## What is required
The records are to be repeated in full. Every line must match.
--------------------------------------------------
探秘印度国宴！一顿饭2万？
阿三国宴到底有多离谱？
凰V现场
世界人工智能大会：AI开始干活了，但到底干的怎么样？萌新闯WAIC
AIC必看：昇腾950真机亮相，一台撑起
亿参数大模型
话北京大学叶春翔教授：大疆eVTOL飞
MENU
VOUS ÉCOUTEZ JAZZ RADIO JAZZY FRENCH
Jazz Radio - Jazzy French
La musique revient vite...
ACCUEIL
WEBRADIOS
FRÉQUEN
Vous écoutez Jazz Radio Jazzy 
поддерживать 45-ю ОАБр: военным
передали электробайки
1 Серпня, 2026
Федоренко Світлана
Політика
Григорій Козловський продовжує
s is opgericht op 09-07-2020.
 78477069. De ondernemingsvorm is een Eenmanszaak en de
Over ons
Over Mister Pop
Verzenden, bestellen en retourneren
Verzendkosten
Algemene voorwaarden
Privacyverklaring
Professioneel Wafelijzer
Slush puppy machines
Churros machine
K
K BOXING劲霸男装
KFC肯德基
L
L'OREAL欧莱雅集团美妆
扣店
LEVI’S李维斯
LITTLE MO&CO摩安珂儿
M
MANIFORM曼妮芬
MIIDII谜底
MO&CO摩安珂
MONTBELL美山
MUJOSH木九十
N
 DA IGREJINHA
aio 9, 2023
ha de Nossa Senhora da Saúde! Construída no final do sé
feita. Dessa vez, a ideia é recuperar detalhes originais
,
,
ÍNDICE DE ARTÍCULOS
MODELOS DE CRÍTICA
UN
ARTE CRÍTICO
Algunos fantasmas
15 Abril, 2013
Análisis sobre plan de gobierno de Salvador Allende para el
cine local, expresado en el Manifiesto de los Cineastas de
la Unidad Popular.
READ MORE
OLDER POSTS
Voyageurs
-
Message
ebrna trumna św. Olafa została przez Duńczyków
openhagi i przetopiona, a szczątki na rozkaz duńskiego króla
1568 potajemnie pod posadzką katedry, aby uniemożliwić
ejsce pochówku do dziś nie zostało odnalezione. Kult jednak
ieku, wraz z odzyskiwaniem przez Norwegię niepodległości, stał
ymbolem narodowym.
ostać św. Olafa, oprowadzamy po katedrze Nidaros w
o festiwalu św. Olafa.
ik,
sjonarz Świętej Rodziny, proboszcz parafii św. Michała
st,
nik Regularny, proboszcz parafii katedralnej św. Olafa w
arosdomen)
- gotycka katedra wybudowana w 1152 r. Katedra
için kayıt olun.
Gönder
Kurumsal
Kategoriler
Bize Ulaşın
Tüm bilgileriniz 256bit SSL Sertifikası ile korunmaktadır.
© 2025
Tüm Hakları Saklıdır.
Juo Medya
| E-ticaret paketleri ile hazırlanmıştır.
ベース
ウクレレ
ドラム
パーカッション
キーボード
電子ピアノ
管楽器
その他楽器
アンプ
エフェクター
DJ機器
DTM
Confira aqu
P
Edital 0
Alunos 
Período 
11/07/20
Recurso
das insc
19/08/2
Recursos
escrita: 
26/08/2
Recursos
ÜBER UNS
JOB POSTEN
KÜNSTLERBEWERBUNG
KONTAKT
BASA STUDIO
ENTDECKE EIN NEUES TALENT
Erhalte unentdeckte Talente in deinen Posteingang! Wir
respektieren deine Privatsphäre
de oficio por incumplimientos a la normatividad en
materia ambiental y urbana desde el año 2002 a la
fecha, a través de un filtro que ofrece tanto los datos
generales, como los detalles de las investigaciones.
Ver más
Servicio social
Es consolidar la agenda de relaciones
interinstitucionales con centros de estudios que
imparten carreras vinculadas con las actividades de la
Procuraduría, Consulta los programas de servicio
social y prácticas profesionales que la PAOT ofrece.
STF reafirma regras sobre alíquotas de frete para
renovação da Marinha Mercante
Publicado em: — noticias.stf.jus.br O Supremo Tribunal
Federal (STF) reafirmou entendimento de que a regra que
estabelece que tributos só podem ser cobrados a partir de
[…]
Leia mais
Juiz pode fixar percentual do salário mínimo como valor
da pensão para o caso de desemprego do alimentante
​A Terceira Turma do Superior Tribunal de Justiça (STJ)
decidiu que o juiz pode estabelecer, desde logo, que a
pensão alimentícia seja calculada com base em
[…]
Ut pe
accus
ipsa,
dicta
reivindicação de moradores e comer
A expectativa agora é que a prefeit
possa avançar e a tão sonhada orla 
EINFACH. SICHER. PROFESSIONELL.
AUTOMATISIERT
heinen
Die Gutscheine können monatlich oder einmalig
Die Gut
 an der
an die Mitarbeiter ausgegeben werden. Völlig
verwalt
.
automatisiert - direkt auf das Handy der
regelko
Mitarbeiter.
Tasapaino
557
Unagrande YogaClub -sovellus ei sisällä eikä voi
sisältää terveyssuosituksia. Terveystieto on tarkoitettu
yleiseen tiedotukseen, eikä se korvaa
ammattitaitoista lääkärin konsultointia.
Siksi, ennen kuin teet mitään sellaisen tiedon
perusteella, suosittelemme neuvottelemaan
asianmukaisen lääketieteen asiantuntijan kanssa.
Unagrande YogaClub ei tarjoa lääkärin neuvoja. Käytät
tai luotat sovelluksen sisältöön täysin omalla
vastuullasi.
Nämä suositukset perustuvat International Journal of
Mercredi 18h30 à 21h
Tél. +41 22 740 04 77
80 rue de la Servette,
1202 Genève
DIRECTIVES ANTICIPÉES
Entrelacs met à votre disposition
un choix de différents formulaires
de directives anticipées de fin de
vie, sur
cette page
--------------------------------------------------
## Reply
探秘印度国宴！一顿饭2万？
阿三国宴到底有多离谱？
凰V现场
世界人工智能大会：AI开始干活了，但到底干的怎么样？萌新闯WAIC
AIC必看：昇腾950真机亮相，一台撑起
亿参数大模型
话北京大学叶春翔教授：大疆eVTOL飞
MENU
VOUS ÉCOUTEZ JAZZ RADIO JAZZY FRENCH
Jazz Radio - Jazzy French
La musique revient vite...
ACCUEIL
WEBRADIOS
FRÉQUEN
Vous écoutez Jazz Radio Jazzy 
поддерживать 45-ю ОАБр: военным
передали электробайки
1 Серпня, 2026
Федоренко Світлана
Політика
Григорій Козловський продовжує
s is opgericht op 09-07-2020.
 78477069. De ondernemingsvorm is een Eenmanszaak en de
Over ons
Over Mister Pop
Verzenden, bestellen en retourneren
Verzendkosten
Algemene voorwaarden
Privacyverklaring
Professioneel Wafelijzer
Slush puppy machines
Churros machine
K
K BOXING劲霸男装
KFC肯德基
L
L'OREAL欧莱雅集团美妆
扣店
LEVI’S李维斯
LITTLE MO&CO摩安珂儿
M
MANIFORM曼妮芬
MIIDII谜底
MO&CO摩安珂
MONTBELL美山
MUJOSH木九十
N
 DA IGREJINHA
aio 9, 2023
ha de Nossa Senhora da Saúde! Construída no final do sé
feita. Dessa vez, a ideia é recuperar detalhes originais
,
,
ÍNDICE DE ARTÍCULOS
MODELOS DE CRÍTICA
UN
ARTE CRÍTICO
Algunos fantasmas
15 Abril, 2013
Análisis sobre plan de gobierno de Salvador Allende para el
cine local, expresado en el Manifiesto de los Cineastas de
la Unidad Popular.
READ MORE
OLDER POSTS
Voyageurs
-
Message
ebrna trumna św. Olafa została przez Duńczyków
openhagi i przetopiona, a szczątki na rozkaz duńskiego króla
1568 potajemnie pod posadzką katedry, aby uniemożliwić
ejsce pochówku do dziś nie zostało odnalezione. Kult jednak
ieku, wraz z odzyskiwaniem przez Norwegię niepodległości, stał
ymbolem narodowym.
ostać św. Olafa, oprowadzamy po katedrze Nidaros w
o festiwalu św. Olafa.
ik,
sjonarz Świętej Rodziny, proboszcz parafii św. Michała
st,
nik Regularny, proboszcz parafii katedralnej św. Olafa w
arosdomen)
- gotycka katedra wybudowana w 1152 r. Katedra
için kayıt olun.
Gönder
Kurumsal
Kategoriler
Bize Ulaşın
Tüm bilgileriniz 256bit SSL Sertifikası ile korunmaktadır.
© 2025
Tüm Hakları Saklıdır.
Juo Medya
| E-ticaret paketleri ile hazırlanmıştır.
ベース
ウクレレ
ドラム
パーカッション
キーボード
電子ピアノ
管楽器
その他楽器
アンプ
エフェクター
DJ機器
DTM
Confira aqu
P
Edital 0
Alunos 
Período 
11/07/20
Recurso
das insc
19/08/2
Recursos
escrita: 
26/08/2
Recursos
ÜBER UNS
JOB POSTEN
KÜNSTLERBEWERBUNG
KONTAKT
BASA STUDIO
ENTDECKE EIN NEUES TALENT
Erhalte unentdeckte Talente in deinen Posteingang! Wir
respektieren deine Privatsphäre
de oficio por incumplimientos a la normatividad en
materia ambiental y urbana desde el año 2002 a la
fecha, a través de un filtro que ofrece tanto los datos
generales, como los detalles de las investigaciones.
Ver más
Servicio social
Es consolidar la agenda de relaciones
interinstitucionales con centros de estudios que
imparten carreras vinculadas con las actividades de la
Procuraduría, Consulta los programas de servicio
social y prácticas profesionales que la PAOT ofrece.
STF reafirma regras sobre alíquotas de frete para
renovação da Marinha Mercante
Publicado em: — noticias.stf.jus.br O Supremo Tribunal
Federal (STF) reafirmou entendimento de que a regra que
estabelece que tributos só podem ser cobrados a partir de
[…]
Leia mais
Juiz pode fixar percentual do salário mínimo como valor
da pensão para o caso de desemprego do alimentante
​A Terceira Turma do Superior Tribunal de Justiça (STJ)
decidiu que o juiz pode estabelecer, desde logo, que a
pensão alimentícia seja calculada com base em
[…]
Ut pe
accus
ipsa,
dicta
reivindicação de moradores e comer
A expectativa agora é que a prefeit
possa avançar e a tão sonhada orla 
EINFACH. SICHER. PROFESSIONELL.
AUTOMATISIERT
heinen
Die Gutscheine können monatlich oder einmalig
Die Gut
 an der
an die Mitarbeiter ausgegeben werden. Völlig
verwalt
.
automatisiert - direkt auf das Handy der
regelko
Mitarbeiter.
Tasapaino
557
Unagrande YogaClub -sovellus ei sisällä eikä voi
sisältää terveyssuosituksia. Terveystieto on tarkoitettu
yleiseen tiedotukseen, eikä se korvaa
ammattitaitoista lääkärin konsultointia.
Siksi, ennen kuin teet mitään sellaisen tiedon
perusteella, suosittelemme neuvottelemaan
asianmukaisen lääketieteen asiantuntijan kanssa.
Unagrande YogaClub ei tarjoa lääkärin neuvoja. Käytät
tai luotat sovelluksen sisältöön täysin omalla
vastuullasi.
Nämä suositukset perustuvat International Journal of
Mercredi 18h30 à 21h
Tél. +41 22 740 04 77
80 rue de la Servette,
1202 Genève
DIRECTIVES ANTICIPÉES
Entrelacs met à votre disposition
un choix de différents formulaires
de directives anticipées de fin de
vie, sur
cette page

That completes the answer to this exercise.